### [Task]
Output the data in full. Keep every word exact and exclude the pictures.

● ● ● ●

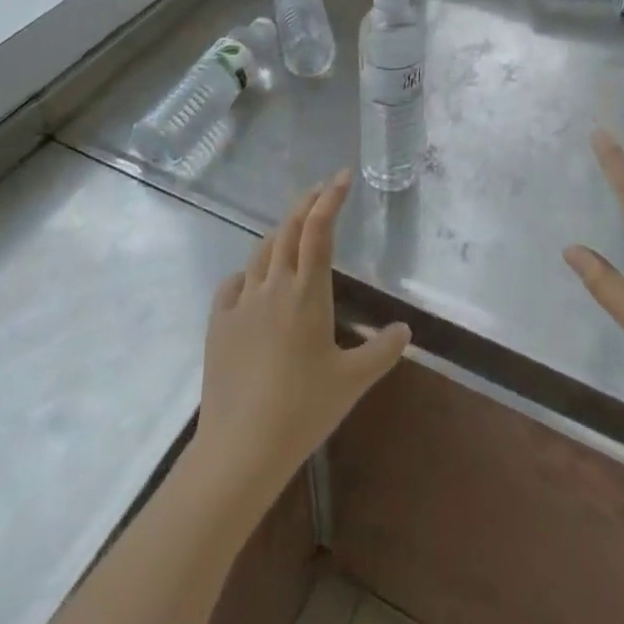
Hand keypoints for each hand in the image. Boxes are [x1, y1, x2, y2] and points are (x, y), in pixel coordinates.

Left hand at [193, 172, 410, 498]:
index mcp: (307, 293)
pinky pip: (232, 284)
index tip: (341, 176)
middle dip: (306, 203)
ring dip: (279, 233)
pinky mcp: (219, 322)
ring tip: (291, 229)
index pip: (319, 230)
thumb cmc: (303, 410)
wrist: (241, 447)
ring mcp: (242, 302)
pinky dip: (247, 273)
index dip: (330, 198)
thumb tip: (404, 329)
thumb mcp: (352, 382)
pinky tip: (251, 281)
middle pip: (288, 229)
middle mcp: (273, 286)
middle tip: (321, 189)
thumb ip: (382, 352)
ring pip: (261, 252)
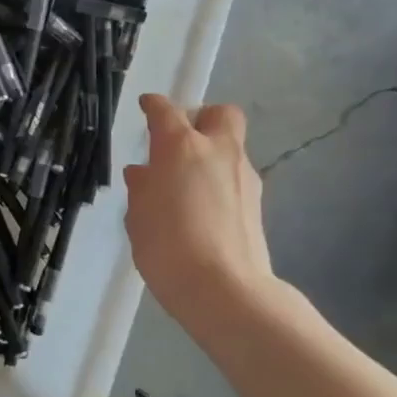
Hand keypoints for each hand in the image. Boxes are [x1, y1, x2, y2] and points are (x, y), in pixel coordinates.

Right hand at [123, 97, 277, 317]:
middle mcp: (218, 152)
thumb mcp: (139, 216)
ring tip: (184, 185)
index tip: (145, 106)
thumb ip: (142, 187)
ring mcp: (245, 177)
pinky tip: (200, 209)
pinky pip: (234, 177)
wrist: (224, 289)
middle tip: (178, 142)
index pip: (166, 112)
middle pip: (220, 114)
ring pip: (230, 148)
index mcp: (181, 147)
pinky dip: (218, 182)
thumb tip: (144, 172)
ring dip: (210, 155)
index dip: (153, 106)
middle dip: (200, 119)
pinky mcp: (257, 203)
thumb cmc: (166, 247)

● ● ● ●

### [Answer box]
Hand keypoints for each hand in the image. Boxes are [x1, y1, x2, y2] and points are (x, y), in pixel coordinates.

Left hand at [193, 172, 410, 498]:
index mcp: (307, 293)
pinky pip: (232, 284)
index tip: (341, 176)
middle dip: (306, 203)
ring dip: (279, 233)
pinky mcp: (219, 322)
ring tip: (291, 229)
index pip: (319, 230)
thumb cmc: (303, 410)
wrist: (241, 447)
ring mcp: (242, 302)
pinky dip: (247, 273)
index dip: (330, 198)
thumb tip: (404, 329)
thumb mcp: (352, 382)
pinky tip: (251, 281)
middle pip: (288, 229)
middle mcp: (273, 286)
middle tip: (321, 189)
thumb ip: (382, 352)
ring pip: (261, 252)
Hand keypoints for each hand in the image. Boxes are [x1, y1, x2, y2] and points are (x, y), in pixel coordinates.

Right hand at [123, 97, 277, 317]:
middle mcp: (218, 152)
thumb mcp: (139, 216)
ring tip: (184, 185)
index tip: (145, 106)
thumb ip: (142, 187)
ring mcp: (245, 177)
pinky tip: (200, 209)
pinky pip: (234, 177)
wrist: (224, 289)
middle tip: (178, 142)
index pip: (166, 112)
middle pip: (220, 114)
ring pip: (230, 148)
index mcp: (181, 147)
pinky dip: (218, 182)
thumb tip: (144, 172)
ring dip: (210, 155)
index dip: (153, 106)
middle dip: (200, 119)
pinky mcp: (257, 203)
thumb cmc: (166, 247)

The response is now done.